Live Nation Entertainment Stock: The Best Summer Concert Deal In Town?

Live Nation (LYV) shares are down around 15% from its 2024 peak, largely due to concerns regarding a new antitrust probe. According to reports from the Wall Street Journal, the U.S. Justice Department is gearing up to file an antitrust lawsuit against the owner of Ticketmaster, Live Nation, citing alleged “anticompetitive” practices. This legal action could potentially be initiated as early as next month.   

Live Nation has frequently come under public scrutiny for leveraging its dominant position in the live entertainment industry to inflate ticket prices for concerts and other events. In particular, Ticketmaster, a subsidiary of Live Nation, faced backlash in 2022 due to a website malfunction during Taylor Swift’s ‘Eras Tour’ ticket sales, leading to widespread criticism and calls for the breakup of Ticketmaster. Despite these challenges, Ticketmaster achieved record ticket sales in the past year, demonstrating its enduring market presence.   

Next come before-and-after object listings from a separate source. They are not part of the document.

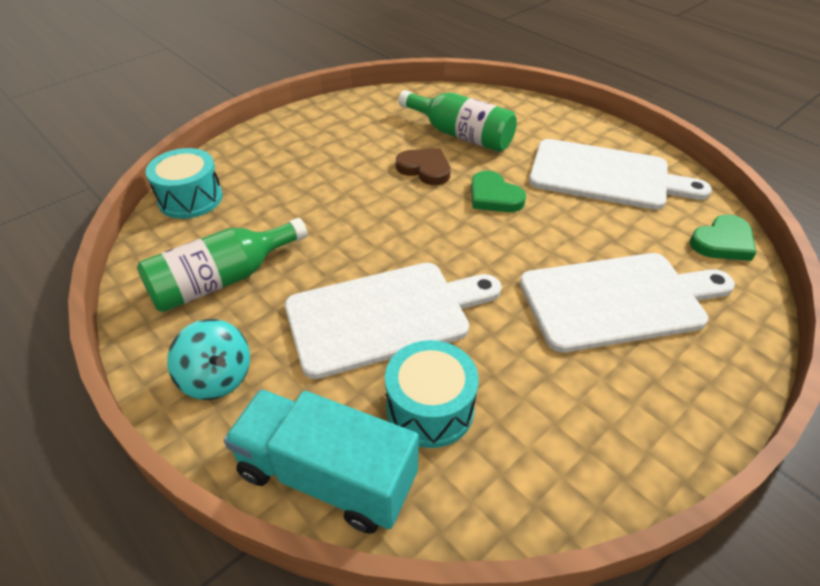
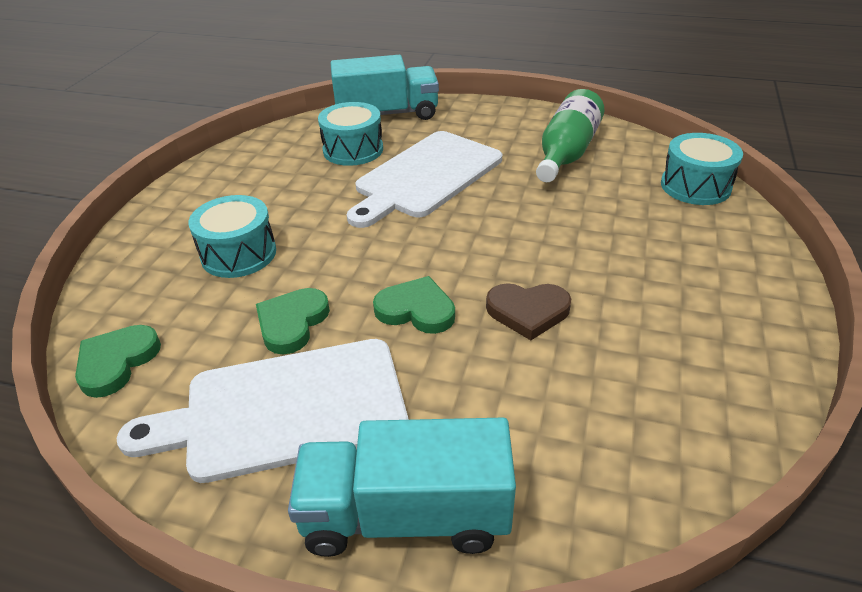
camera: 150 degrees right, 5 degrees down
(217, 377) = (492, 119): turquoise spinning top -> none
(460, 135) = (540, 393): green bottle -> none
(560, 122) = (406, 515): none -> turquoise truck
(586, 221) = (292, 323): none -> green heart
(618, 300) = (239, 254): white cutting board -> turquoise drum

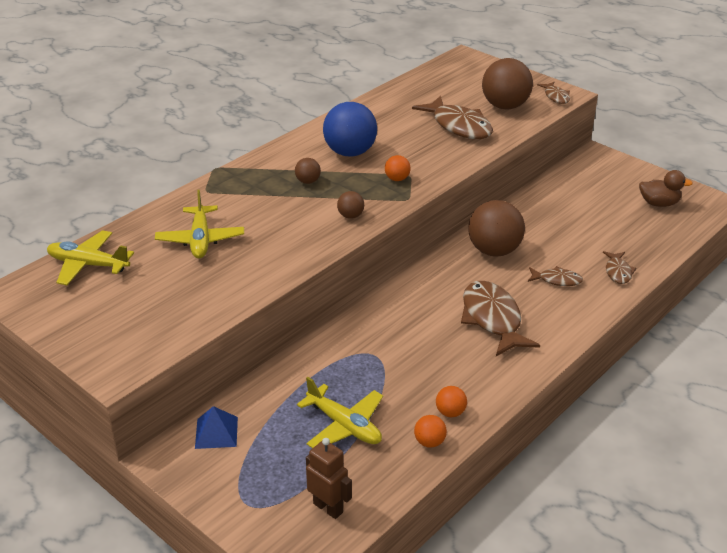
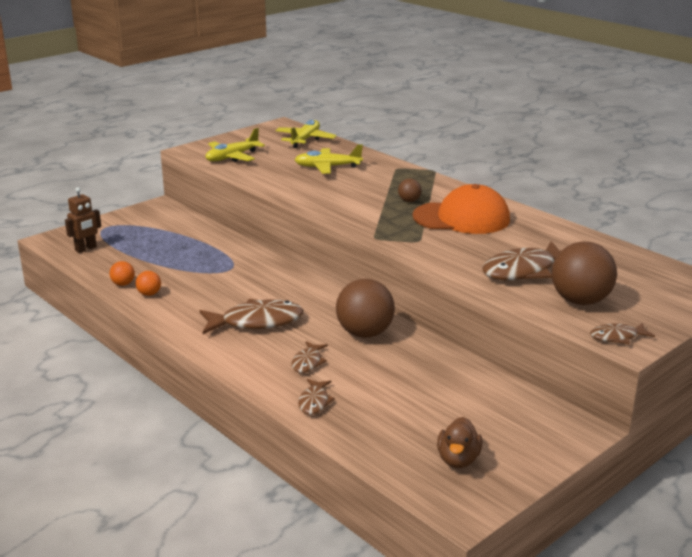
camera: 95 degrees right, 10 degrees down
(216, 432) = (173, 218): blue pyramid -> none
(344, 426) = (157, 256): yellow plane -> yellow plane (232, 157)
(350, 152) = (461, 218): blue ball -> orange cap
(350, 216) = (350, 215): brown ball -> none
(397, 179) = (411, 235): orange ball -> none
(618, 272) = (314, 402): brown fish -> brown fish turned 90 degrees counterclockwise

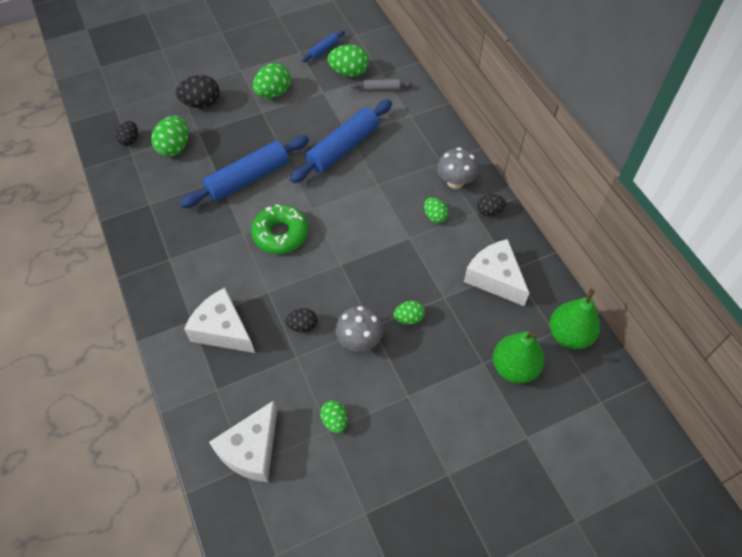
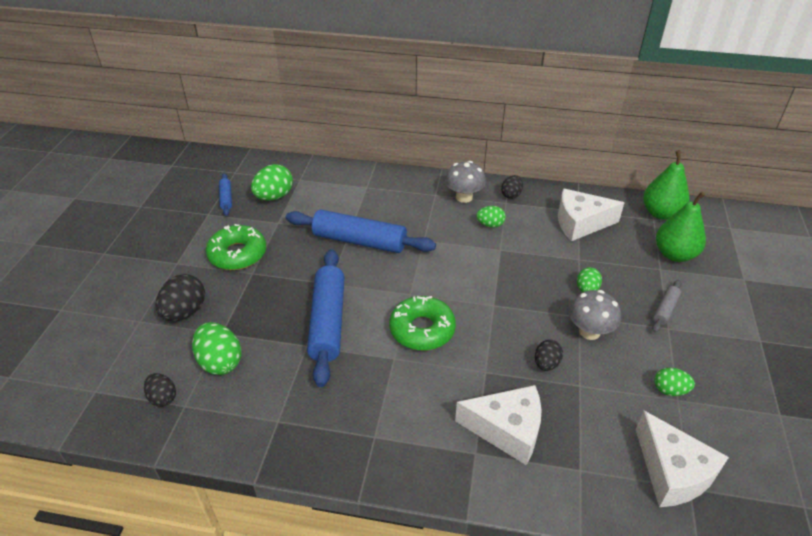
camera: 55 degrees left, 15 degrees down
(223, 329) = (507, 430): white cheese -> white cheese turned 150 degrees counterclockwise
(273, 93) = (237, 254): green egg -> green donut
(343, 148) = (359, 241): blue rolling pin -> blue rolling pin turned 60 degrees counterclockwise
(381, 88) = (317, 188): grey rolling pin -> grey rolling pin (665, 309)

While Live Nation contends that competition within the ticketing industry remains robust, the intensifying debate surrounding its practices has prompted some investors to offload their shares 

Live Nation Seeks To Set The Record Straight  

Live Nation, the parent company of Ticketmaster, has refrained from commenting publicly on the anticipated antitrust lawsuit but recently countered monopoly allegations through a blog post titled ‘The Truth About Ticket Prices’. In the blog, Live Nation’s Head of Corporate Affairs, Dan Wall, emphasized that Ticketmaster wields minimal influence over ticket prices, attributing pricing decisions primarily to musical artists and venues.   

Wall argued that service charges, often perceived as Ticketmaster’s domain, are predominantly determined by concert venues rather than the ticketing platform itself. He asserted that a significant portion of service charge revenue goes to the venues, with Ticketmaster typically receiving a fraction of this fee.   

To illustrate this point, the blog provided an example of a 30% service fee, indicating that Ticketmaster’s share is approximately one-fourth of the total charge.   

Moreover, the blog highlighted comparisons between Ticketmaster’s commission rates and those of other digital marketplaces, such as StubHub, Uber, and Airbnb, suggesting that Ticketmaster’s share is relatively modest in comparison.   

It also underscored the impact of online resale on ticket prices, particularly for highly sought-after events, where reselling platforms play a significant role in driving up prices. 

By addressing these points, Live Nation aims to challenge perceptions of Ticketmaster as a monopoly and shed light on the complexities of ticket pricing dynamics within the live entertainment industry. 

Wall Street Is Still Very Bullish On LYV 

Despite the looming threat of regulatory action, Wall Street research firms have remained steadfast in their bullish outlook on Live Nation.   

On Tuesday, Roth MKM reiterated its Buy rating on LYV and set a $120 price target, making it the sixth consecutive firm to express optimism about the stock since the Justice Department’s report surfaced. The revised price targets from these six analysts span from $108 to $130, with the midpoint suggesting a potential upside of around 30%.   

Investors are likely to closely monitor Live Nation’s first-quarter earnings call scheduled for May 2nd, seeking insights into how the company addresses the regulatory concerns and its overall performance amid the ongoing scrutiny.